TEIXEIRA, Anísio. Carta a Pedro Ernesto Batista, Rio de Janeiro, dez.1935.
Localização do documento: Fundação Getúlio Vargas/CPDOC - Arquivo Anísio Teixeira - ATC 32.03.15
Carta publicada em TEIXEIRA, Anísio. Educação para a Democracia. 2ª ed. Rio de Janeiro: Editora UFRJ, 1997. p.33-35.

Exmo. Sr. Prefeito:

Pela conversa que tive, ontem, com vossa excelência, pude perceber que a minha permanência na Secretaria de Educação e Cultura do Distrito Federal constituía embaraço político para o governo de Vossa Excelência. Reiterei, imediatamente, o meu pedido de demissão, que esteve sempre formulado, porque nunca ocupei incondicionalmente esse cargo, nem nenhum outro, mas o exerci, como os demais, em caráter rigorosamente técnico, subordinando a minha permanência neles à possibilidade de realizar programas que a minha consciência profissional houvesse traçado.
Renovo a declaração, porque não é possível aceitar agora a minha exoneração sem a ressalva de que ela não envolve, de modo algum, a confissão, que se poderia supor implícita, de participação, por qualquer modo, nos últimos movimentos de insurreição ocorridos no país.

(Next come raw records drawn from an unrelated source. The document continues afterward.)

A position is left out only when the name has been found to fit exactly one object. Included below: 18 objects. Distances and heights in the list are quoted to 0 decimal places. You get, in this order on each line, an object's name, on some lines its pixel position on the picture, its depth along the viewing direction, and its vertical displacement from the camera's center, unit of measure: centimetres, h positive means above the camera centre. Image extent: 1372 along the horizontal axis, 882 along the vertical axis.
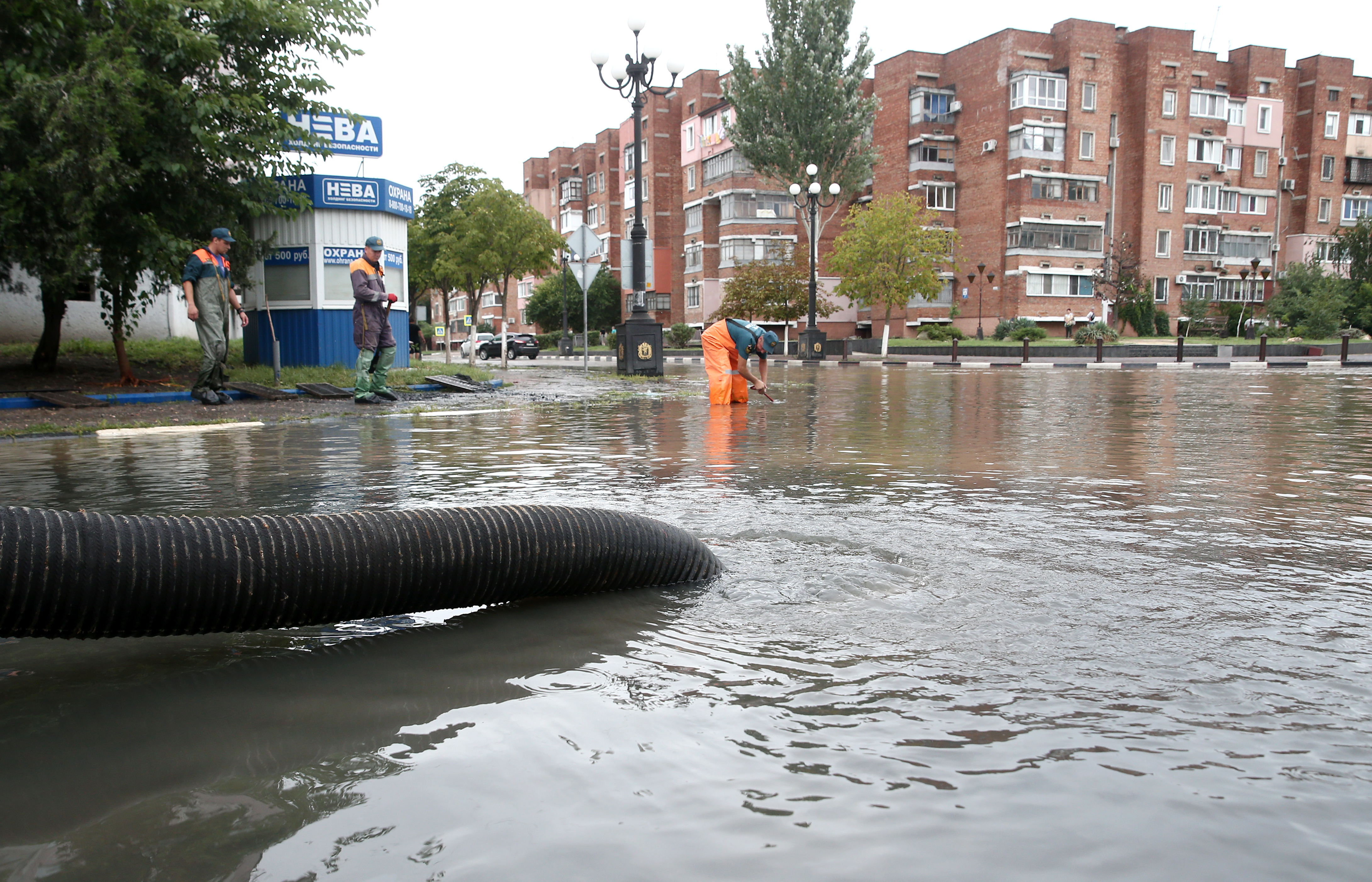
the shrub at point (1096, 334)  4297 +86
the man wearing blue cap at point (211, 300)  1173 +63
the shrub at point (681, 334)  5950 +107
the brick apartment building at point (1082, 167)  5478 +1161
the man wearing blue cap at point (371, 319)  1252 +43
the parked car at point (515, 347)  4888 +22
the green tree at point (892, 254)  4275 +441
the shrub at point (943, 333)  4931 +97
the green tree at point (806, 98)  4612 +1237
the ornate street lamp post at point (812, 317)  3538 +133
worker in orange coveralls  1300 -3
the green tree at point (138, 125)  1138 +289
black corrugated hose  289 -75
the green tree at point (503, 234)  3322 +412
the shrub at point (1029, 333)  4672 +94
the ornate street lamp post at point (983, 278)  5316 +425
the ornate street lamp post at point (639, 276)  2178 +174
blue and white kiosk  1750 +149
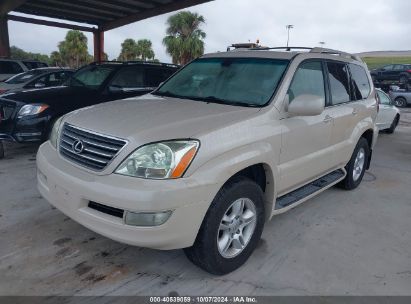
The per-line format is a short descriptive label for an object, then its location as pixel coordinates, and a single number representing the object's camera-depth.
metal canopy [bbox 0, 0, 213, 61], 13.43
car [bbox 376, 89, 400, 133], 10.18
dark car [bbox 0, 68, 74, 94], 9.81
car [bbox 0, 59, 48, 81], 12.95
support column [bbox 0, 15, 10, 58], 15.09
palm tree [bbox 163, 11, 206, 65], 30.98
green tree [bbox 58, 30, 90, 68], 42.88
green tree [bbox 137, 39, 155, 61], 45.40
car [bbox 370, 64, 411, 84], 25.17
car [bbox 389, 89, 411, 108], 18.80
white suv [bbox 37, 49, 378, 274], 2.48
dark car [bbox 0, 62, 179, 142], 5.76
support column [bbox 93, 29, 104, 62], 17.73
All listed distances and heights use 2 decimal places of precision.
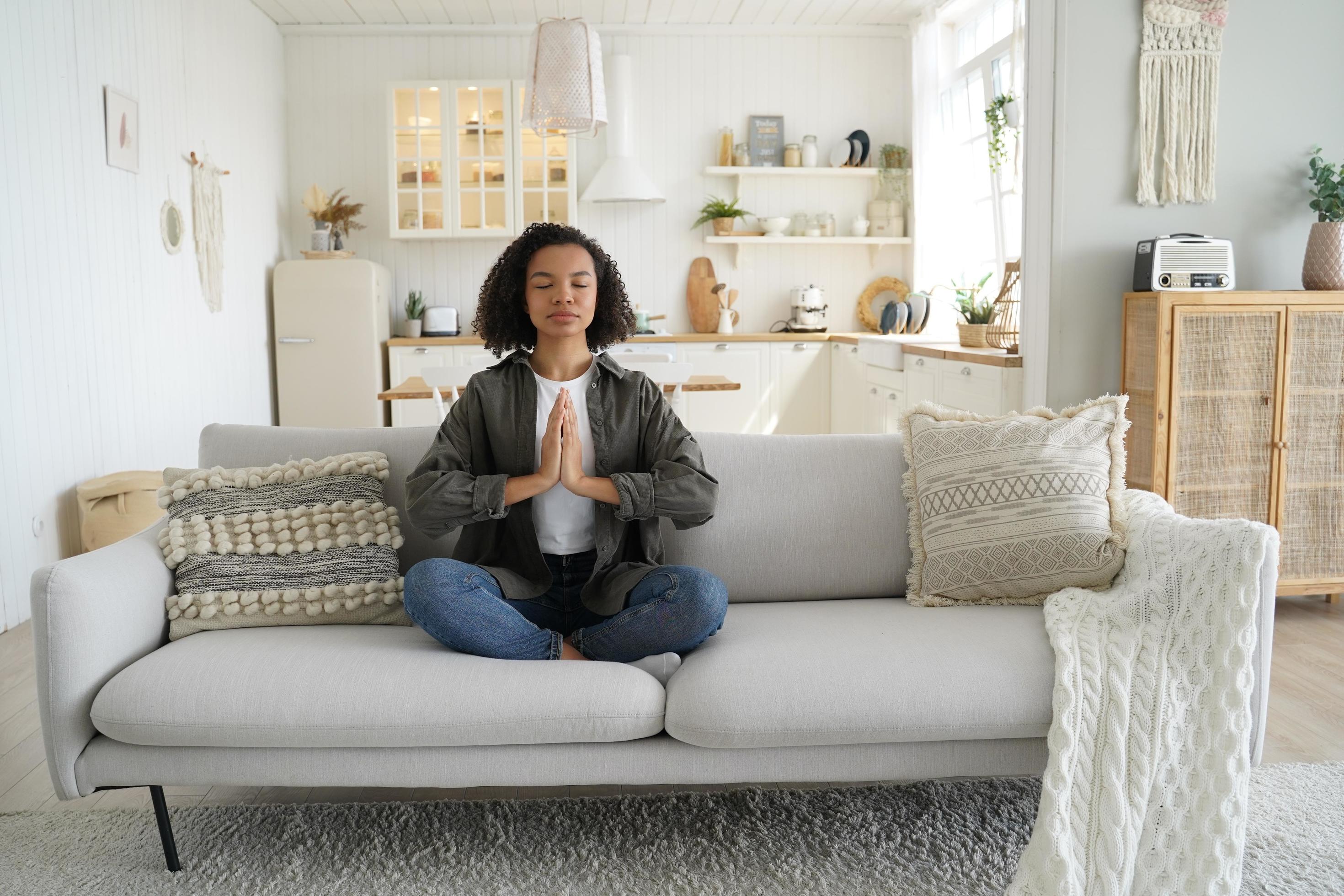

Não sendo político e sim educador, sou, por doutrina, adverso a movimentos de violência, cuja eficiência contesto e sempre contestei. Toda a minha obra, de pensamento e de ação, aí está para ser examinada e investigada, exame e investigação que solicito, para que se lhe descubram outras tendências e outra significação, senão a de reconhecer que o progresso entre os homens provém de uma ação inteligente e enérgica, mas pacífica.
Sou, por convicção, contrário a essa trágica confiança na violência que vem se espalhando no mundo, em virtude de um conflito de interesses que só pode ser resolvido, a meu ver, pela educação, no sentido largo do termo. Por isso mesmo, constrange-me, nesta hora, ver suspeitada a minha ação de educador e toda obra de esforço e de sacrifício realizada no Distrito Federal, obra que possuía a intenção profunda e permanente de indicar o rumo a seguir para se resolverem as tremendas perplexidades do momento histórico que vivemos.
Lavro contra tal suspeição o meu protesto mais veemente, parecendo-me que tem ela mais largo alcance que a minha pessoa, porque importaria em não se reconhecer que progredir por educação é exatamente o modo adequado de se evitarem as revoluções. Se, porém, os educadores, os que descrêem da violência e acreditam que só as idéias e o seu livre cultivo e debate, é que operam, pacificamente, as transformações necessárias, se até esses são suspeitados e feridos e malsinados nos seus esforços, - que outra alternativa se abre par a pacificação dos espíritos?
Conservo, em meio de toda a confusão momentânea, as minhas convicções democráticas, as mesmas que dirigiram e orientaram todo o meu esforço, em quatro anos de trabalho e lutas incessantes, pelo progresso educativo do Distrito Federal e reivindico, mais uma vez, para essa obra que é do magistério do Distrito Federal, e não somente minha, o seu caráter absolutamente republicano e constitucional e a sua intransigente imparcialidade democrática e doutrinária.
Cumpre-me, nesse momento, exmo. sr. Prefeito, apresentar a vossa excelência a expressão do meu constante reconhecimento pelas atenções de vossa excelência e, sobretudo, pela resistência oferecida por vossa excelência a todos que se opuseram, por ignorância ou má fé, ao desenvolvimento dessa obra, até o momento atual. Possam outros, com mais inteligência e valor, retomá-la e conduzi-la, pelos mesmos rumos liberais e republicanos, para o seu constante progresso.
Apresento a vossa excelência as expressões de meu devido reconhecimento e os meus votos pela sua felicidade pessoal e a felicidade de seu governo.